Küresel güçler tarafından yalnız bırakılan Filistin'i Tanıl Bora'dan ödünçle 'takımdan ayrı düz koşu yapıyor' şeklinde de tanımlayabiliriz. Türkiye ve İran'ın sert demeçleri ile sosyalist Venezüella ve Bolivya'nın diplomatik zemindeki tavırlarını bir kenara not edersek başta BM, ABD ve AB olmak üzere İsrail saldırılarına dur diyecek bir iktidar çıkamadı. Fakat yine bir futbol terimiyle açıklarsak 'taraftar desteği' halkların dayanışmasının dışa vurumu olarak medyaya yansıdı. Türkiye'den Endonezya'ya, Fransa'dan İngiltere'ye milyonlarca insan Filistin'e destek ve İsrail'i kınamak için sokaklara indi. Dayanışma ve yardımlaşma kültürünün en güzel örnekleri farklı halklar arasında yaşandı. Yardım kuruluşları ve sivil toplum örgütleri bu süreçte iyi sınav verdi.

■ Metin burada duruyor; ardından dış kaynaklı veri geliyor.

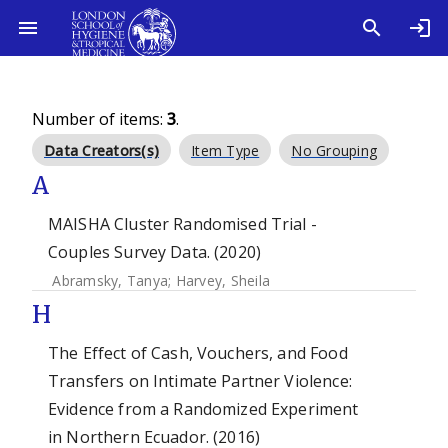
Number of items:
3
.
Data Creators(s)
Item Type
No Grouping
A
MAISHA Cluster Randomised Trial -
Couples Survey Data. (2020)
Abramsky, Tanya
;
Harvey, Sheila
H
The Effect of Cash, Vouchers, and Food
Transfers on Intimate Partner Violence:
Evidence from a Randomized Experiment
in Northern Ecuador. (2016)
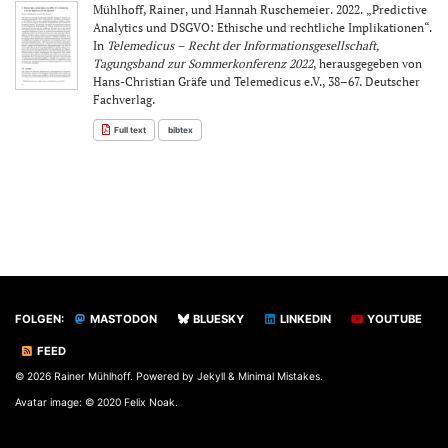
Mühlhoff, Rainer, und Hannah Ruschemeier. 2022. „Predictive
Analytics und DSGVO: Ethische und rechtliche Implikationen“.
In
Telemedicus – Recht der Informationsgesellschaft,
Tagungsband zur Sommerkonferenz 2022
, herausgegeben von
Hans-Christian Gräfe und Telemedicus e.V., 38–67. Deutscher
Fachverlag.
Full text
bibtex
FOLGEN:
MASTODON
BLUESKY
LINKEDIN
YOUTUBE
FEED
© 2026 Rainer Mühlhoff. Powered by
Jekyll
&
Minimal Mistakes
.
Avatar image: © 2020 Felix Noak.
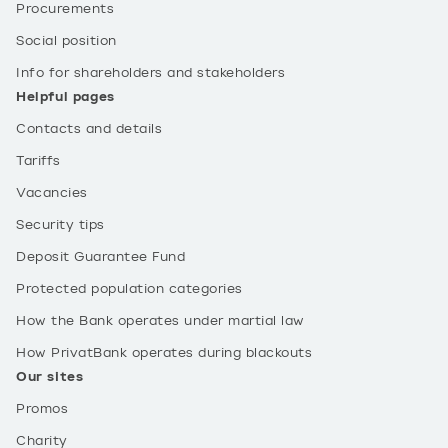
Procurements
Social position
Info for shareholders and stakeholders
Helpful pages
Contacts and details
Tariffs
Vacancies
Security tips
Deposit Guarantee Fund
Protected population categories
How the Bank operates under martial law
How PrivatBank operates during blackouts
Our sites
Promos
Charity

Futbolcuların açıklamalarını dikkate alırsak sıranın futbolda olduğunu söyleyebiliriz. Futbolun muhalif dilini kullanarak İsrail'i tribünlerde protesto eden taraftar desteği, tribünlerde yardım amaçlı para toplama kampanyalarına kadar uzandı. Beşiktaş-Denizli maçından önce Beşiktaş'ın nev-i şahsına münhasır taraftar grubu Çarşı'nın tribünlerde düzenlediği yardım kampanyası futbolun bilinen kalıplarını aşan bir anlama sahipti. Futbol sahalarımızdan Filistin'e yansıyan destek görüntülerine Futbol Federasyonu da yardım amaçlı müsabaka organize ederek destek vermelidir. Endüstriyel futbol ve tüketim kültürü boyutundan bakıldığında futbola yöneltebileceğimiz eleştirel olmakla birlikte; kamuoyunda gündeme gelen Filistin'e yardım amaçlı maç , Türkiye ve Filistin milletleri arasındaki 'ortak toplumsal hafızaya' hizmet edecektir.